» List of tasks:
1 > In the passage below about the rapper Snik, which record label did he sign with?
2 > List every song title mentioned in the passage below about the rapper Snik.
3 > In the passage below about the rapper Snik, why does his name sometimes appear in all capital letters as SNIK?

» Passage shown:
━━━

Dimitris Giannoulis (Greek: Δημήτρης Γιαννούλης, born 4 May 1987) also known by his stage name Snik (stylized as SNIK) is a Greek rapper.

Career
In 2012 Giannoulis released his first single "Thema Chronou" which reached 100,000 views on YouTube. He subsequently signed a contract with the Panik Records label. He released the first two songs on the label: "Kounisou Dipla Mou" and "Ti Zoi Mou Grafo" (with DJ Young). During this time, SNIK gained significant exposure on the internet, with many critics judging his songs negatively.

━━━

» Data listing:
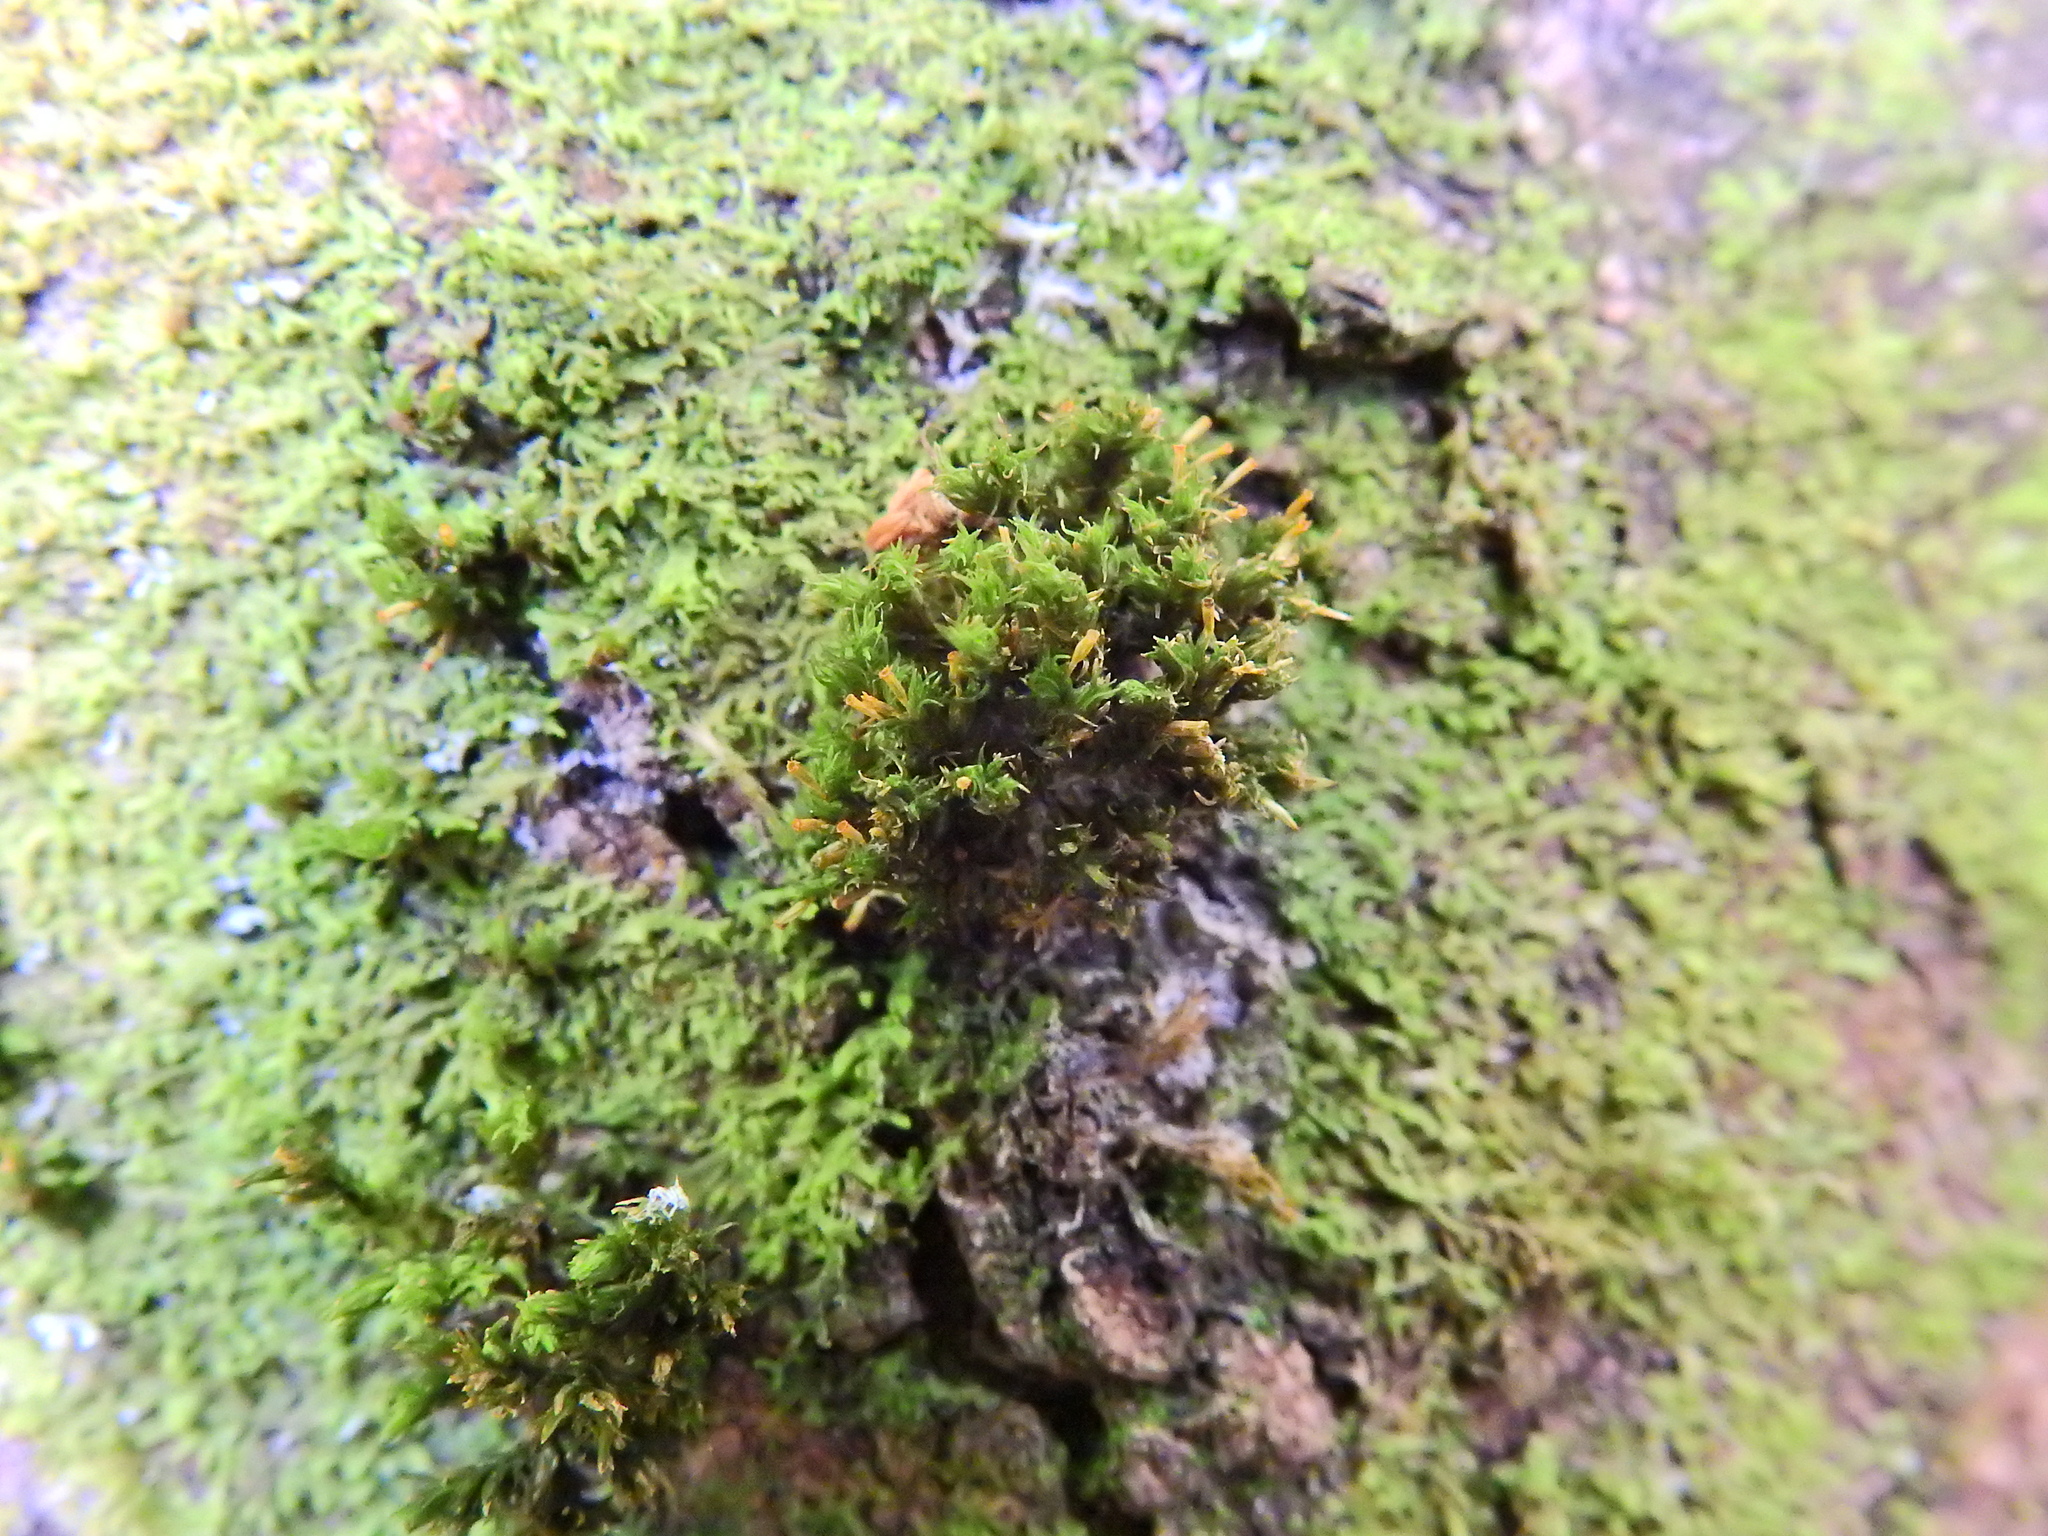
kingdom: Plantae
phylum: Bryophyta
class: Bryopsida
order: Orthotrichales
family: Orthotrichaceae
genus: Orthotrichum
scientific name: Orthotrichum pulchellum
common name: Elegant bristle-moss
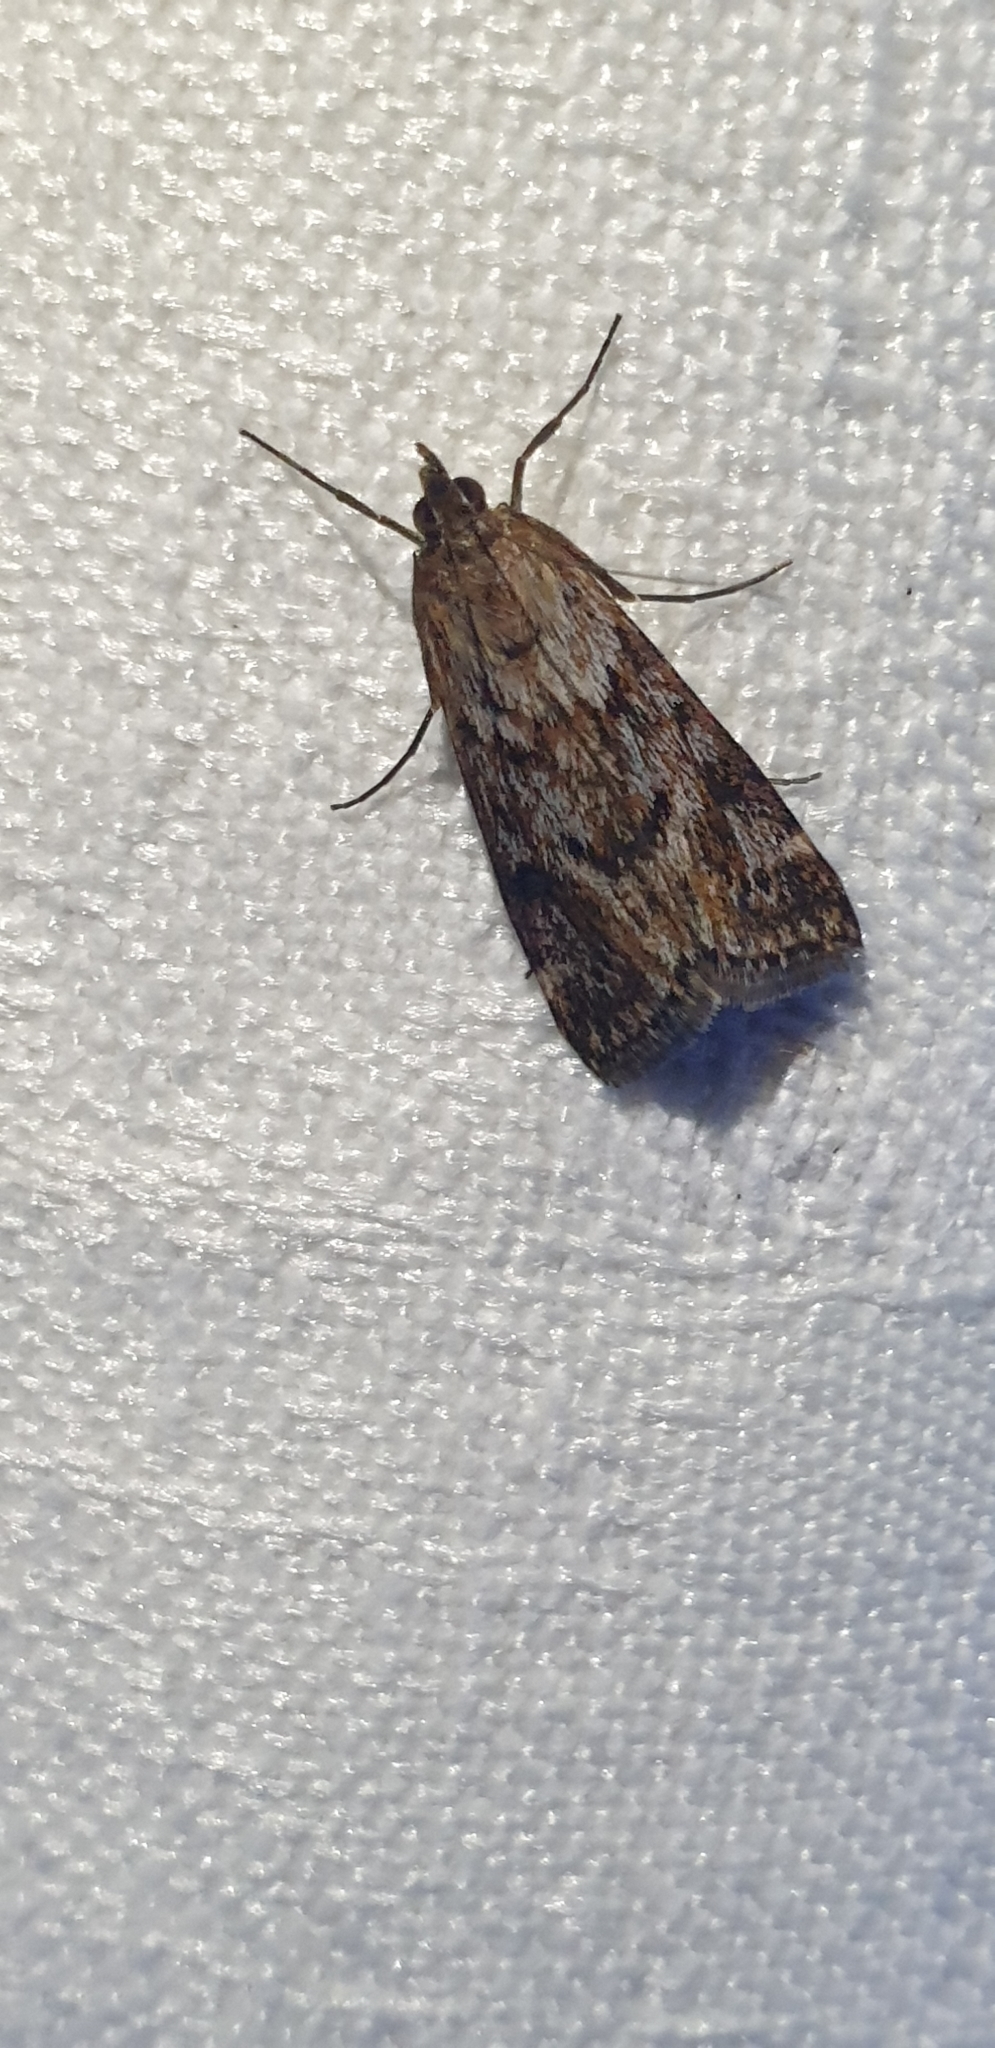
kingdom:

━━━

» Results by task:
1 > Panik Records

2 >
- "Thema Chronou"
- "Kounisou Dipla Mou"
- "Ti Zoi Mou Grafo"

3 > His stage name is Snik, and the passage says it is stylized as SNIK, so it is written in all capitals.